By Linda Dove
Sunday, October 5, 2014
It’s pot-luck Sunday today when we give and receive food and share fellowship among our guests and ourselves. In my recent talk on Giving I said I would follow up sometime with the flip side of the coin, Receiving. Today’s the day. First, I’ll remark on the topic and then I’ll focus on how Receiving fits into our UU journeys together, as I see it.
Of course, we all sometimes receive from one another, whether gifts, services, caring—or even things we don’t want to receive.
Either/Or
The wider culture uses Either/Or thinking—Givers/Takers, Selfless/Selfish, Responsibility/Rights, Generosity/Miserliness. In general, we focus on Givers more than Recipients. We see Givers as acting from a sense of abundance; Receivers from scarcity or greed.
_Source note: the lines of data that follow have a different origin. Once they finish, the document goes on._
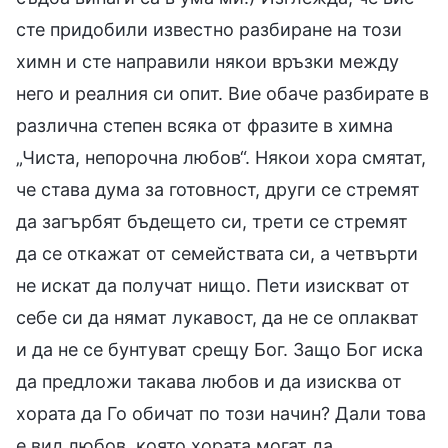
сте придобили известно разбиране на този
химн и сте направили някои връзки между
него и реалния си опит. Вие обаче разбирате в
различна степен всяка от фразите в химна
„Чиста, непорочна любов“. Някои хора смятат,
че става дума за готовност, други се стремят
да загърбят бъдещето си, трети се стремят
да се откажат от семействата си, а четвърти
не искат да получат нищо. Пети изискват от
себе си да нямат лукавост, да не се оплакват
и да не се бунтуват срещу Бог. Защо Бог иска
да предложи такава любов и да изисква от
хората да Го обичат по този начин? Дали това
е вид любов, която хората могат да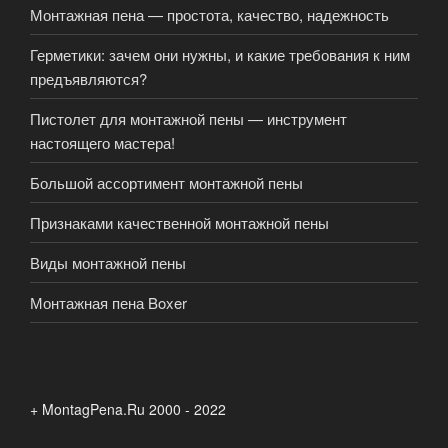
Монтажная пена — простота, качество, надежность
Герметики: зачем они нужны, и какие требования к ним
предъявляются?
Пистолет для монтажной пены — инструмент
настоящего мастера!
Большой ассортимент монтажной пены
Признаками качественной монтажной пены
Виды монтажной пены
Монтажная пена Boxer
+ MontagPena.Ru 2000 - 2022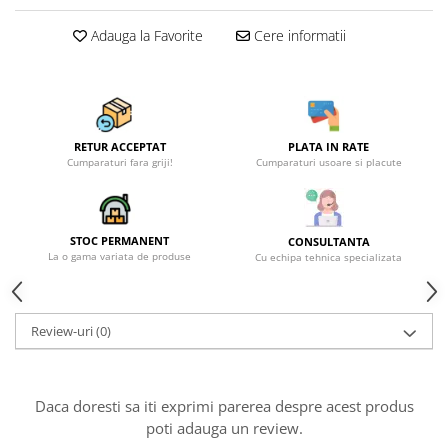
Becuri
Prize
Adauga la Favorite
Cere informatii
Sanitare
Sarma constructii
Scule, unelte si masini
Sfoara si franghii
RETUR ACCEPTAT
PLATA IN RATE
Cumparaturi fara griji!
Cumparaturi usoare si placute
Suruburi, dibluri si accesorii
prindere
Corpuri de iluminat
STOC PERMANENT
CONSULTANTA
Aplice si plafoniere
La o gama variata de produse
Cu echipa tehnica specializata
Lustre si pendule
Spoturi
Review-uri
(0)
Accesorii corpuri de iluminat
Lampi de veghe copii
Daca doresti sa iti exprimi parerea despre acest produs
Proiectoare
poti adauga un review.
Veioze si lampi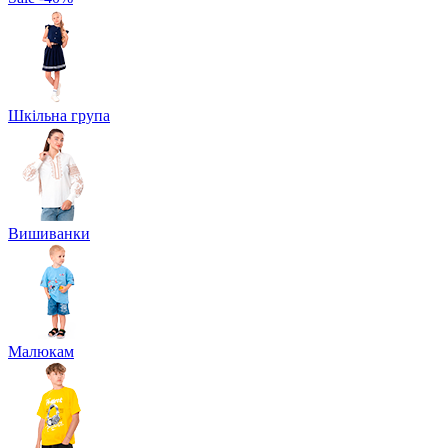
Шкільна група
Вишиванки
Малюкам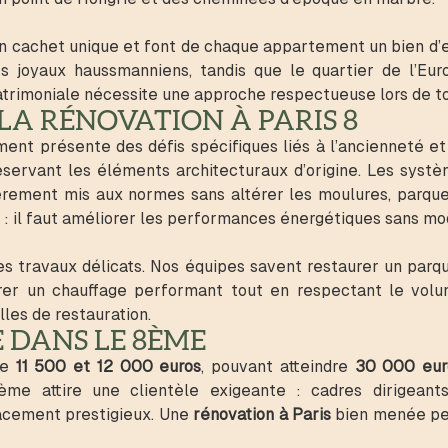
 cachet unique et font de chaque appartement un bien d’ex
s joyaux haussmanniens, tandis que le quartier de l’Eu
trimoniale nécessite une approche respectueuse lors de to
LA RÉNOVATION À PARIS 8
 présente des défis spécifiques liés à l’ancienneté et à
réservant les éléments architecturaux d’origine. Les syst
èrement mis aux normes sans altérer les moulures, parque
 il faut améliorer les performances énergétiques sans modi
 travaux délicats. Nos équipes savent restaurer un parqu
tégrer un chauffage performant tout en respectant le vol
lles de restauration.
 DANS LE 8ÈME
re
11 500 et 12 000 euros
, pouvant atteindre
30 000 eur
me attire une clientèle exigeante : cadres dirigeants, 
lacement prestigieux. Une
rénovation à Paris
bien menée peut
Stereotypes in the media contribute to this. Givers are heroes—deservedly—Iraq veterans, nurses, fire-fighters. Recipients are villains—Labor Unions, Big Banks.
• John Stewart recently did a satire on this. He showed the TV talking-heads on six different prime-time news programs all expressing outrage that people on food stamps were buying— seafood.
• And Annette Bosworth, a political candidate in S. Dakota, wrote on FB that food stamp Recipients are wild animals. She made her point by quoting the National Parks Service asking visitors not to feed the wild animals because that makes them dependent on humans.